I had the pleasure to attend and represent TopQuadrant at the recent Enterprise Data World 2015 Conference (EDW) in Washington, DC. TopQuadrant was a Silver Sponsor, exhibitor and gave this talk.

Despite a few challenges with the venue (there was ongoing construction noise at the hotel–but, as a compensating factor, the food was really great!), it was an exciting and informative event. I had the opportunity to listen to presentations from and talk one-on-one with many knowledgeable practitioners who had stories of success but also especially outlined ongoing and new complex challenges for which they (as everyone at the conference) were eager to know about new solution approaches and technologies. Among all the talks and the data-related discussions at EDW this year, information governance clearly stood out to me as an area demanding and getting increased attention.

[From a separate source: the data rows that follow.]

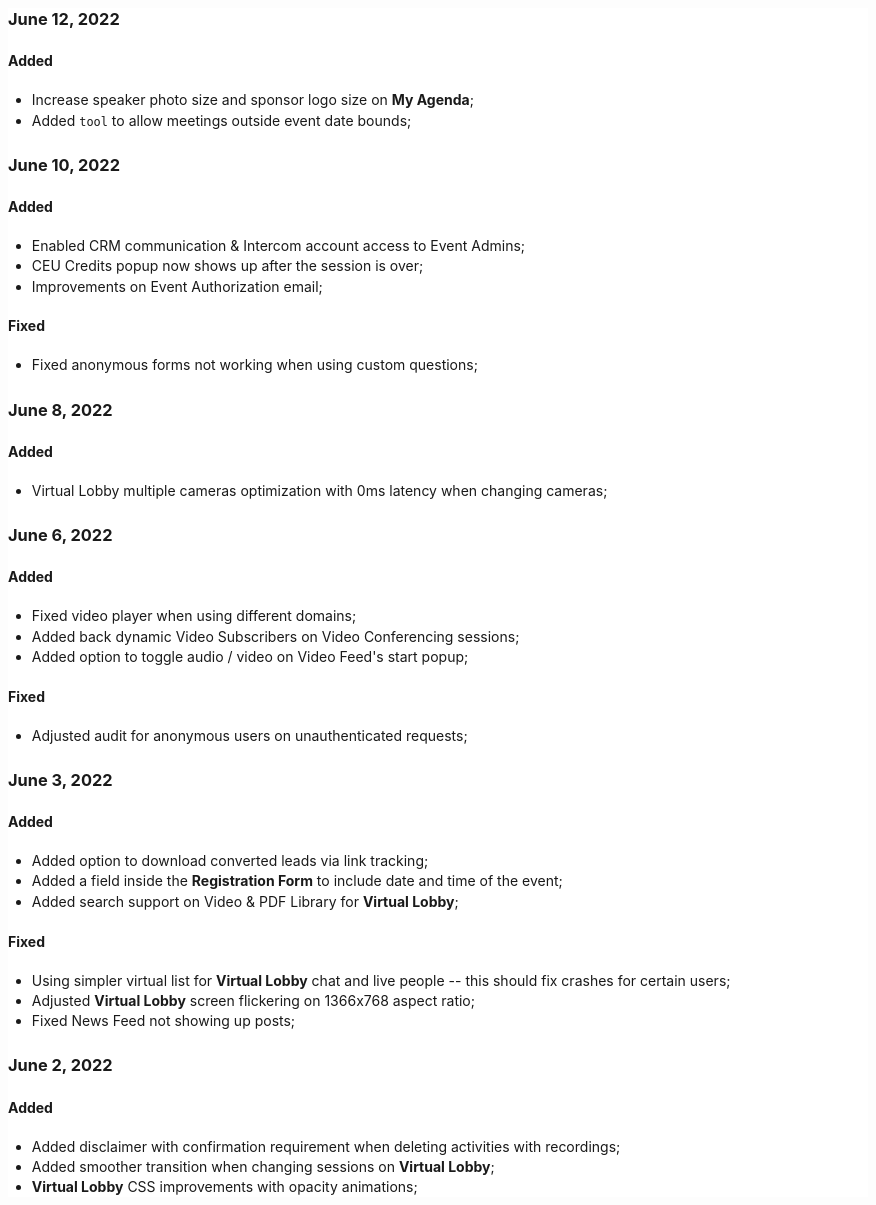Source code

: ### June 12, 2022

#### Added
- Increase speaker photo size and sponsor logo size on **My Agenda**;
- Added `tool` to allow meetings outside event date bounds;

### June 10, 2022

#### Added
- Enabled CRM communication & Intercom account access to Event Admins;
- CEU Credits popup now shows up after the session is over;
- Improvements on Event Authorization email;

#### Fixed
- Fixed anonymous forms not working when using custom questions;

### June 8, 2022

#### Added
- Virtual Lobby multiple cameras optimization with 0ms latency when changing cameras;

### June 6, 2022

#### Added
- Fixed video player when using different domains;
- Added back dynamic Video Subscribers on Video Conferencing sessions;
- Added option to toggle audio / video on Video Feed's start popup;

#### Fixed
- Adjusted audit for anonymous users on unauthenticated requests;

### June 3, 2022

#### Added
- Added option to download converted leads via link tracking;
- Added a field inside the **Registration Form** to include date and time of the event;
- Added search support on Video & PDF Library for **Virtual Lobby**;

#### Fixed
- Using simpler virtual list for **Virtual Lobby** chat and live people -- this should fix crashes for certain users;
- Adjusted **Virtual Lobby** screen flickering on 1366x768 aspect ratio;
- Fixed News Feed not showing up posts;

### June 2, 2022

#### Added
- Added disclaimer with confirmation requirement when deleting activities with recordings;
- Added smoother transition when changing sessions on **Virtual Lobby**;
- **Virtual Lobby** CSS improvements with opacity animations;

The need for more attention is driven by the proliferation of complex, diverse data from multiple sources that is making governance harder to achieve. Additionally, more and more data is coming from external sources, making it even more important to keep track of who created it, how often it changes and what the policies are for using it. At the same time, the growing business reliance on data and analytics and the need for increasingly rapid, agile development of corresponding business applications creates demands on systems to deliver more data faster, whether it is well governed or not. This results in many opportunities for data to be used incorrectly, often leading to critical errors in business reporting, compliance and other key data-centric business functions.

In its predictions for 2015, Gartner comments that “The rise of data discovery, access to multi-structured data, data preparation tools and smart capabilities will further democratize access to analytics and stress the need for governance.”

A number of talks at EDW pointed out that the governance of reference data is increasingly seen as an ideal place to start or improve an organization’s data governance program. The reasons are simple:

  • Reference data is used very widely across all enterprise systems, so any errors have can have a far-reaching impact. In several industries such as healthcare and financial transactions, any mistake in coding can have dire consequences and be very costly. Indeed, in a very impressive case study on deciding on and implementing a new comprehensive reference data solution in the healthcare area, one of the essential requirements stressed was that reference data: “Must be 100% accurate, for both internal and external customers.”
  • Correspondingly, improvements also have wide business impact and high ROI.
  • At the same time, reference data management and governance are tractable. Unlike master data, the volumes of reference data are relatively small making it easier to tackle.

There are several specialized reference data management products on the market today. A few of these were presented at EDW. A common set of features supported by all products is the functionality for importing reference data from different sources into a common repository where it can be governed and then making it available to the systems that need it either through exports or web services. Changes are tracked. Impacted parties are notified of the changes. Access is controlled.

Some of the products, including TopBraid Reference Data Manager (TopBraid RDM), offer flexibility in the “columns” or properties included in a reference dataset. This includes relationships between the reference codes in each dataset and across the datasets. Here, solutions based on a relational DBMS approach are at a disadvantage. For them, model changes require development work and IT intervention to enhance the reference data repository, its screens, and interfaces. This further reinforces the need for a solution to support flexible semantic modeling and implementation of reference data.

This need is well addressed by TopBraid RDM as it is based on the NoSQL graph database technology. Users can easily create their own semantic models to capture different types of reference data and link all the different datasets to each other, creating a network of reference data. End-to-end business lineage between the reference data and the related business and technical metadata, policies, rules and data assets becomes very easy to create. While the TopBraid RDM repository is a graph database, it is persisted using traditional RDBMs storage. As a result, users enjoy robustness of the storage layer and can rely on their standard procedures for backup and recovery.

Beyond these basic core capabilities, organizations are increasingly looking for the ability to manage information about reference datasets:

  • Is this an internal dataset or external one? Who is the body responsible for maintaining it? Is there a subscription cost? How often does the dataset change?
  • What are the policies and procedures for on-boarding a dataset. For governing? For provisioning and use?
  • Who is using the dataset and how? What applications and systems? Through what access method? For what data? What will be impacted by the change?
  • What is the meaning of the “columns” or properties in the dataset? What do they represent? How does one set of codes relate to another set of codes? What is the meaning of these relationships?
  • What is the meaning of each reference code? What broader information is available about them?

Knowing answers to these questions is necessary for the successful governance and use of reference data. TopBraid RDM is unique in providing its users with comprehensive capabilities for capturing semantic metadata about individual codes and also about reference datasets that contain them. When a solution doesn’t provide such features, users (as one of the EDW presenters shared) try to backfill the void by building supplementary stand-alone systems in MS Access or MS Excel for this information. As a result, organizations often end up with multiple systems for different parts of reference data management – as discussed in our previous blog .

TopBraid RDM offers a standardized approach for defining reference data and associated information. All the models are expressed using open web standards for data and metadata descriptions making a proprietary data representation a thing of the past and ensuring a future-proof solution.

Reference data management certainly isn’t the only way to get started with data governance, but it’s a good step to consider, whether you are just beginning your data governance journey or planning your next step along the way. Pack your bags and get started!